Nel 1572-1573 fu dato incarico dai sindaci di podesteria a ser Piero di Mariano Catani, notaio di Poppi, di fare un nuovo statuto34, che fu redatto in latino e tradotto poi in volgare nel 1581.

Questo, di cui vi sono più copie nella Biblioteca Rilliana35 e una nell'Archivio di Stato di Firenze36, si può considerare lo statuto definitivo della podesteria poppese; esso, pur non apportando cambiamenti sostanziali alla struttura amministrativa, delineava il quadro di tutti gli uffici sia della podesteria che delle singole comunità e riorganizzava tutta la legislazione per il civile, il criminale e il danno dato.

Vi erano però anche alcuni cambiamenti significativi rivolti a far emergere in maniera significativa la supremazia di Poppi dentro sulle altre comunità: il camerlingo di Poppi dentro diventava anche il camerlingo della podesteria37, i grasceri e soprastanti che erano tratti dalle borse del comune di Poppi avevano il compito di fissare, insieme al cancelliere, il prezzo delle carni fresche e salate, del pane, olio, grasce, pesce "e di tutto ciò che si vende al minuto" per tutte le comunità della podesteria38, infine il soprasindaco, cioè il rappresentante della podesteria nel vicariato, non doveva essere più eletto, perché il suo compito doveva essere svolto dal gonfaloniere di Poppi 39. Oltre agli officiali già detti si prevedevano a carico della podesteria anche due messi al servizio del vicario, un "medico dottorato"40 con residenza a Poppi, ma che era per tutto il territorio e un maestro di scuola, che, eletto dai priori e consiglio di Poppi per insegnare ai fanciulli di quella comunità, poteva servire anche a quelli di tutta la podesteria "che pagata la conveniente mercede e salario vorranno andare a scuola"41.

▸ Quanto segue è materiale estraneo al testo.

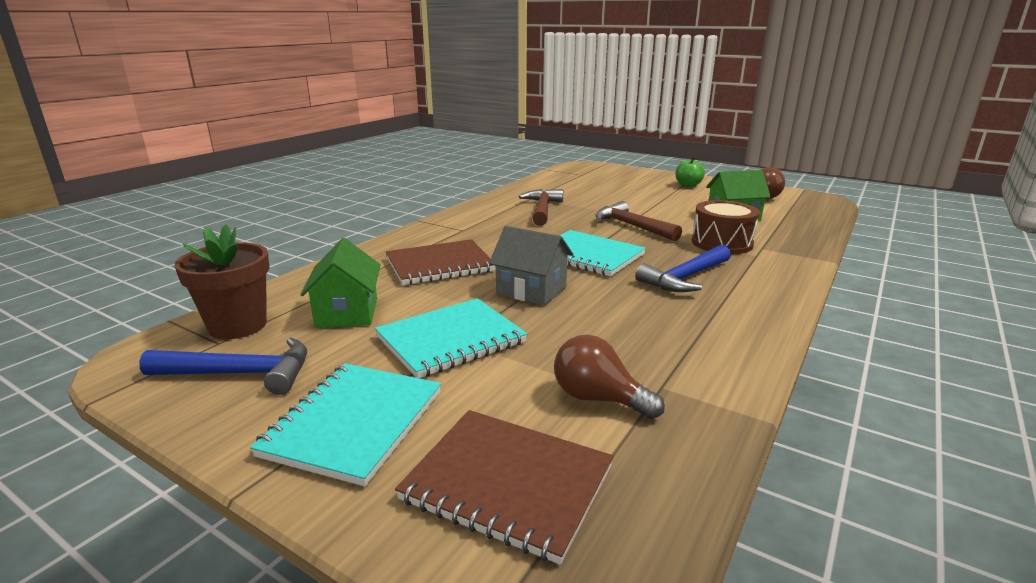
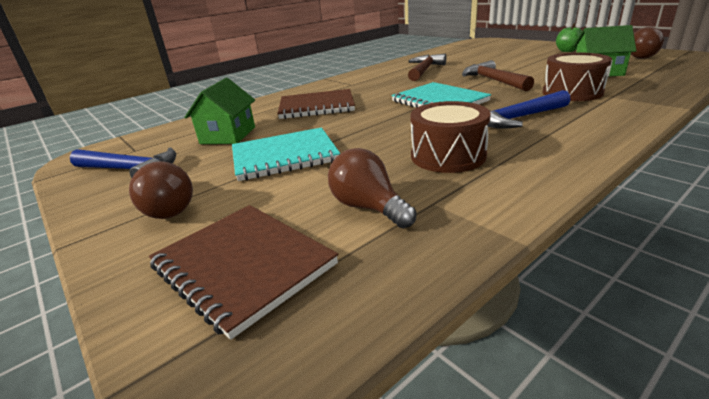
camera: 20 degrees right, 5 degrees up
(238, 326) = (154, 141): brown flower pot -> none
(354, 423) = (171, 208): turquoise notebook -> brown light bulb
(531, 290) = (373, 124): grey house -> none
(642, 328) = (448, 156): none -> brown drum

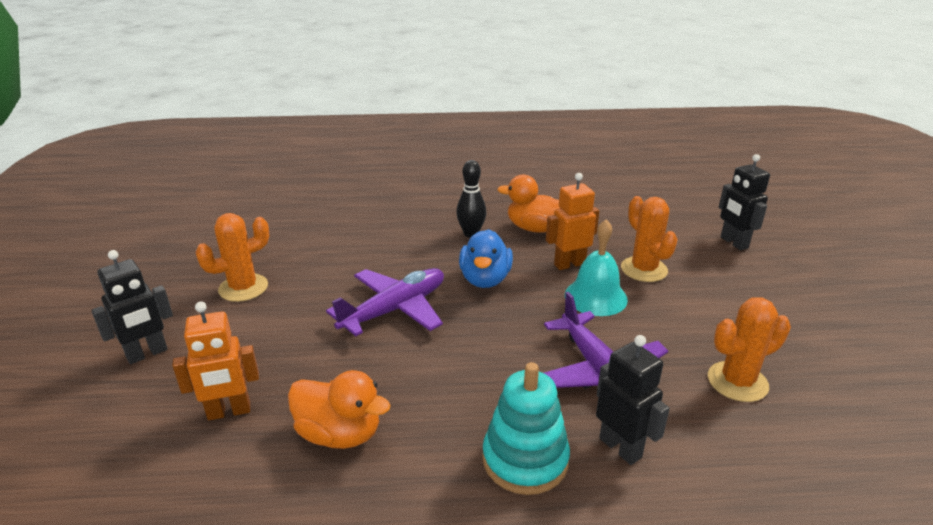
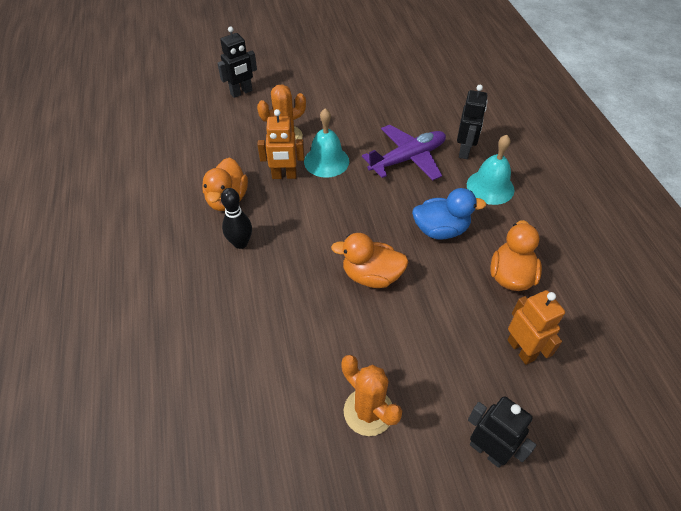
camera: 100 degrees left, 20 degrees up
(395, 309) = (371, 276): purple plane -> orange duck
(485, 279) = (316, 224): blue duck -> blue duck (440, 230)
(525, 460) = (490, 187): turquoise stacking toy -> turquoise bell
(569, 264) = (284, 176): orange robot -> orange robot turned 60 degrees counterclockwise
(620, 447) = (464, 151): black robot -> black robot turned 150 degrees clockwise
(737, 382) = (396, 106): orange cactus -> none

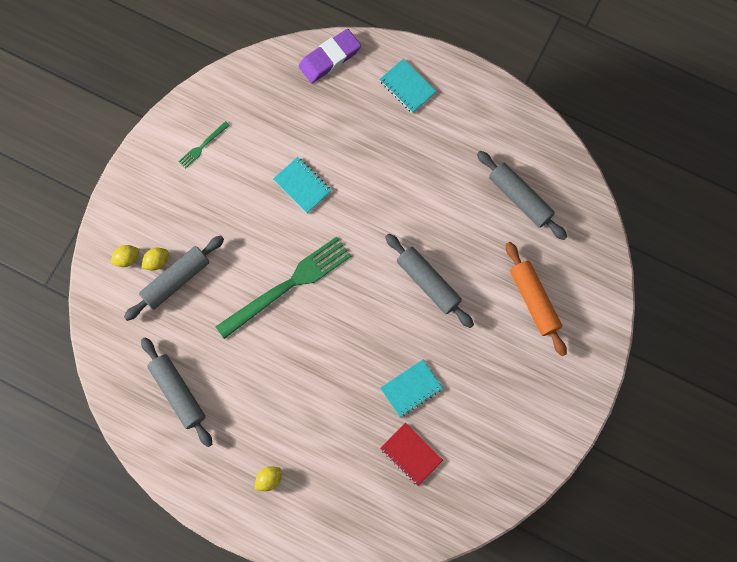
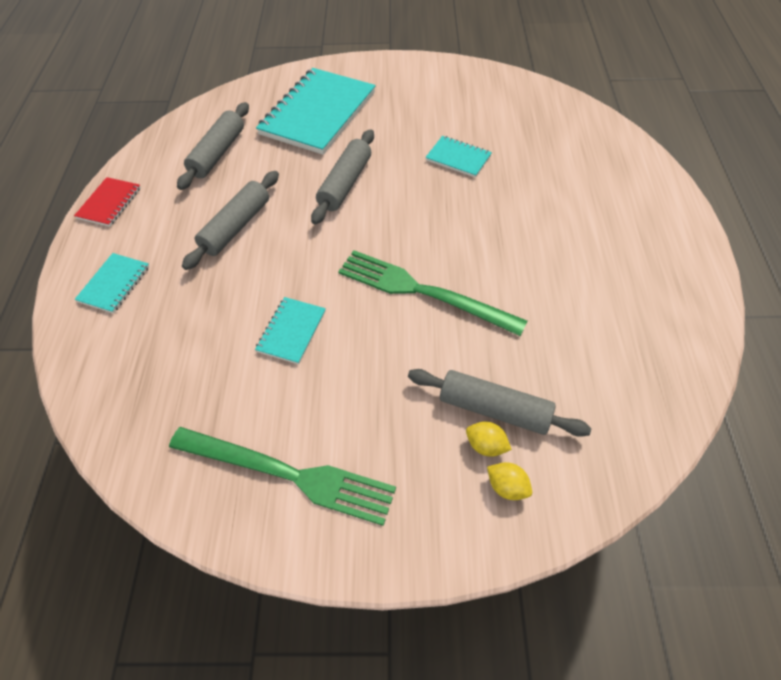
camera: 115 degrees left, 20 degrees down
(178, 393) = (621, 338): grey rolling pin -> grey rolling pin (236, 227)
(202, 146) = (288, 474): green fork -> green fork, size x2.34
(269, 479) = (630, 221): yellow lemon -> none
(330, 58) = (94, 379): purple eraser -> none
(411, 454) = (516, 137): red notebook -> red notebook (109, 203)
(534, 300) = (318, 113): orange rolling pin -> turquoise notebook

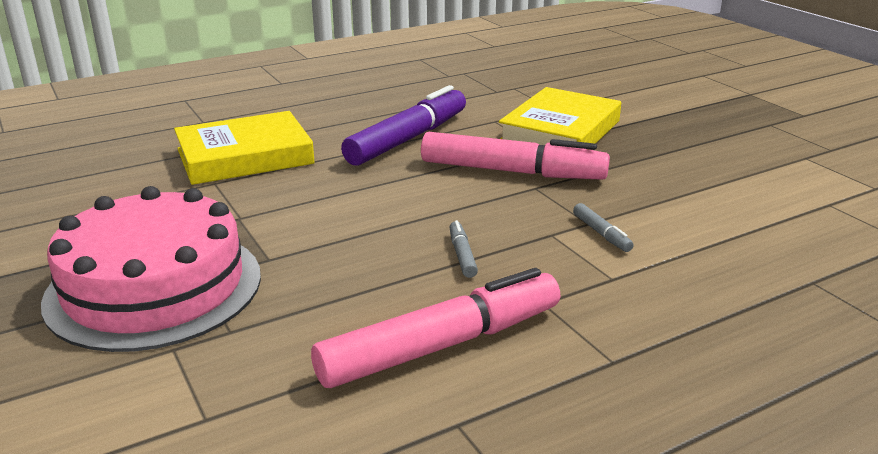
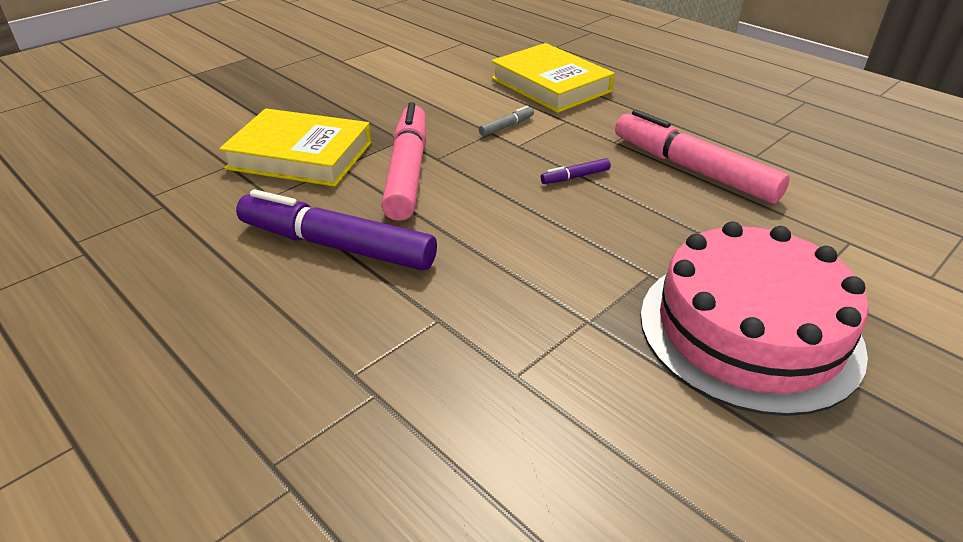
camera: 105 degrees left, 10 degrees up
(245, 156) = (426, 374): yellow book -> yellow book (550, 85)
(462, 255) = (575, 177): grey marker -> purple marker

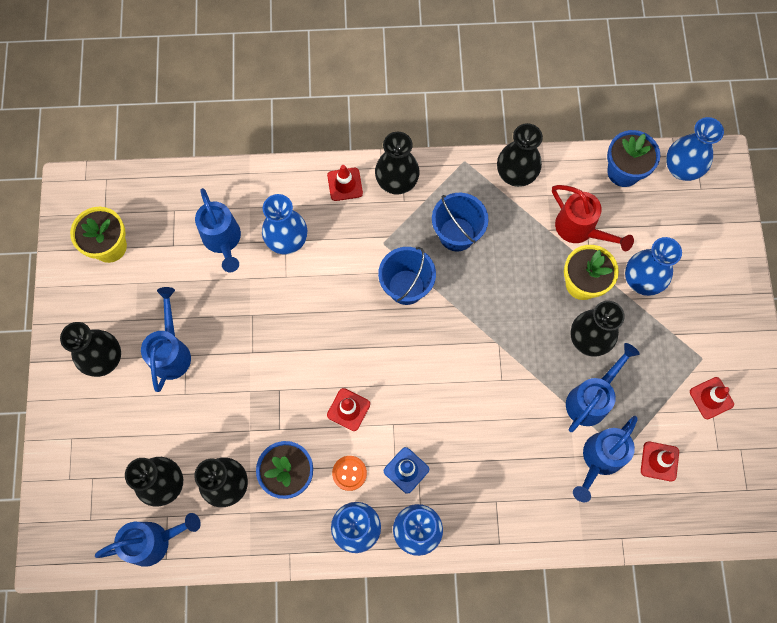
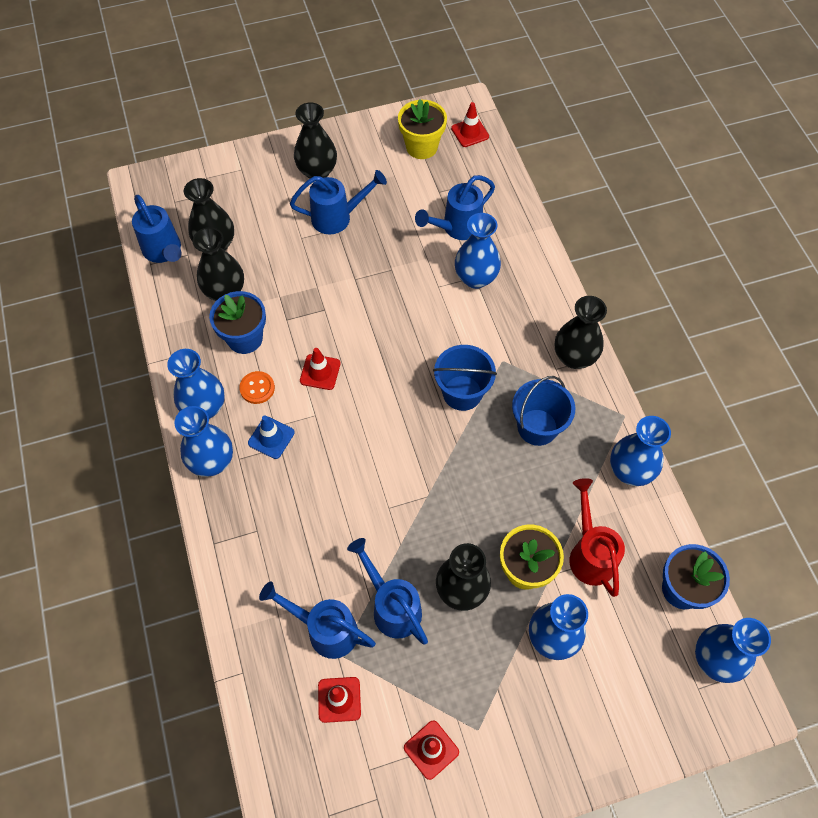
camera: 75 degrees right, 10 degrees down
(345, 184) = (553, 312): red traffic cone -> red traffic cone (470, 132)
(515, 174) = (630, 471): black vase -> blue vase
(580, 229) = (590, 554): red watering can -> red watering can turned 135 degrees clockwise
(591, 399) = (392, 606): blue watering can -> blue watering can turned 150 degrees counterclockwise

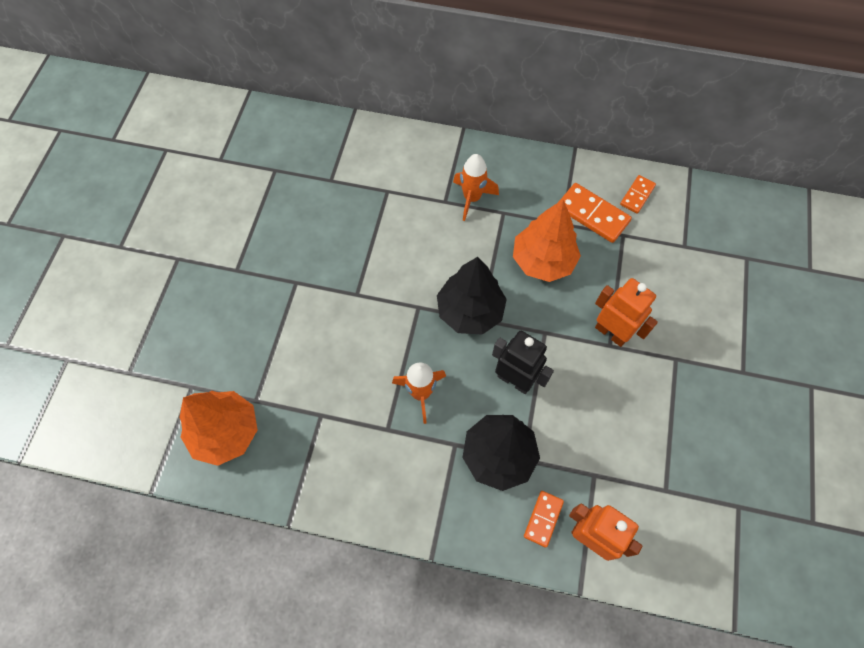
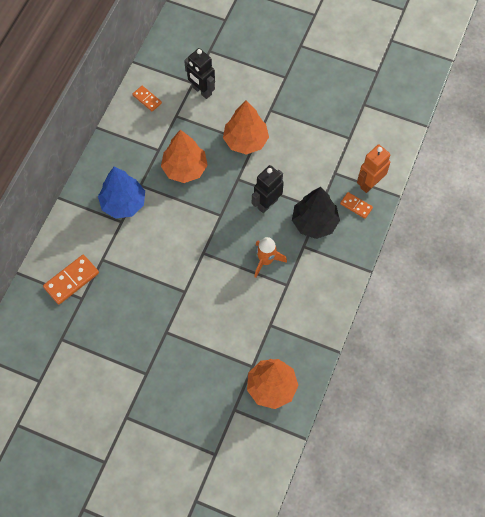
camera: 80 degrees left, 0 degrees up
(470, 311) = (213, 221): black tree -> none
(472, 198) = (123, 203): orange rocket -> blue tree
(592, 214) = (155, 130): orange domino -> orange domino (71, 280)
(611, 332) = (245, 141): orange robot -> orange tree
(675, 260) = (201, 91): none -> black robot

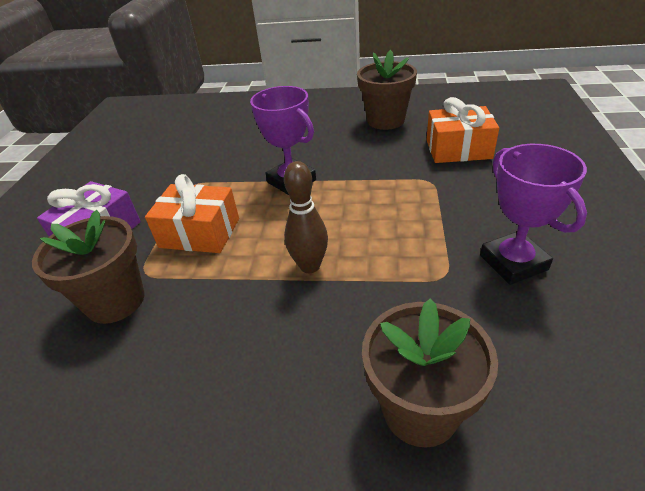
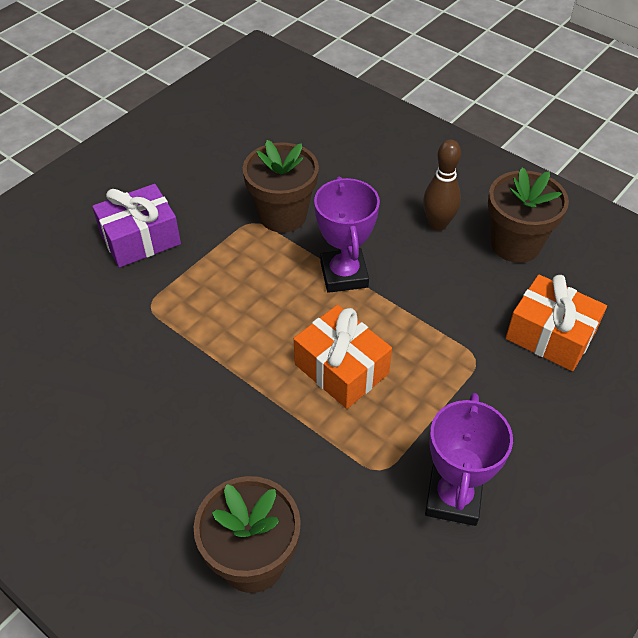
camera: 30 degrees right, 10 degrees up
(115, 301) = (113, 321): brown flower pot -> brown flower pot (283, 215)
(199, 233) = (219, 289): orange gift -> orange gift (341, 369)
(310, 266) = (280, 385): brown bowling pin -> brown bowling pin (438, 224)

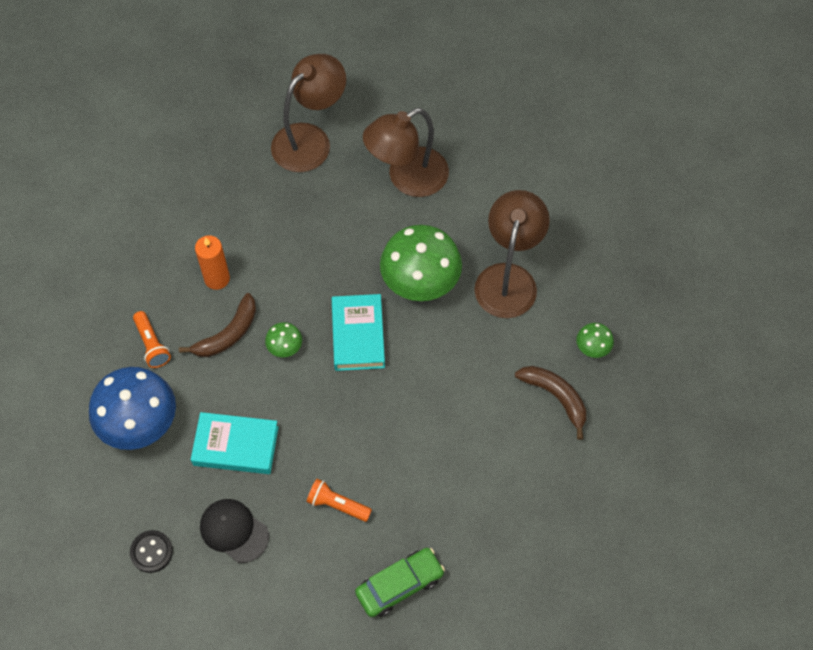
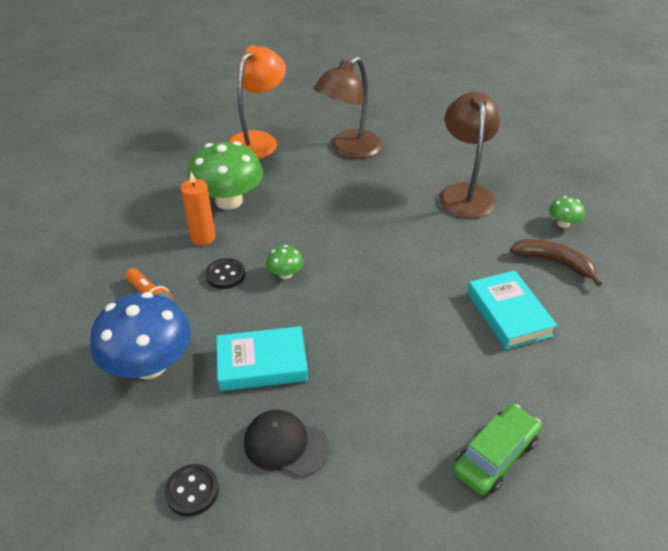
camera: 15 degrees left, 20 degrees down
(227, 334) = (225, 275): brown banana -> black button
(310, 139) = (258, 140): brown lamp -> orange lamp
(337, 505) = (391, 393): orange flashlight -> none
(358, 335) = (352, 253): turquoise book -> turquoise book (508, 314)
(420, 281) = (390, 207): green mushroom -> green mushroom (229, 201)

A spese di tutta la podesteria era anche il mantenimento del palazzo del vicario e dell'orologio della torre, per cui i sindaci dovevano eleggere un "massaro" per custodire i mobili e le masserizie del palazzo vicariale 42 e un "maestro" che "temperi e corregga" l'orologio43. Spettava ai sei sindaci "stanziare tutte le spese ordinarie e straordinarie e tutte le quantità di denari e altre cose che occorreranno farsi in detta podesteria"44 e avevano anche il compito di "provvedere che si suoni l'avemaria con la campana grossa del palazzo del vicario al tempo di pioggia o mal tempo e il giorno di sabato e tutto a spese di detta podesteria"45. Questa struttura amministrativa rimase inalterata fino alla riforma di Pietro Leopoldo che per Poppi entrò in vigore il I novembre 1776.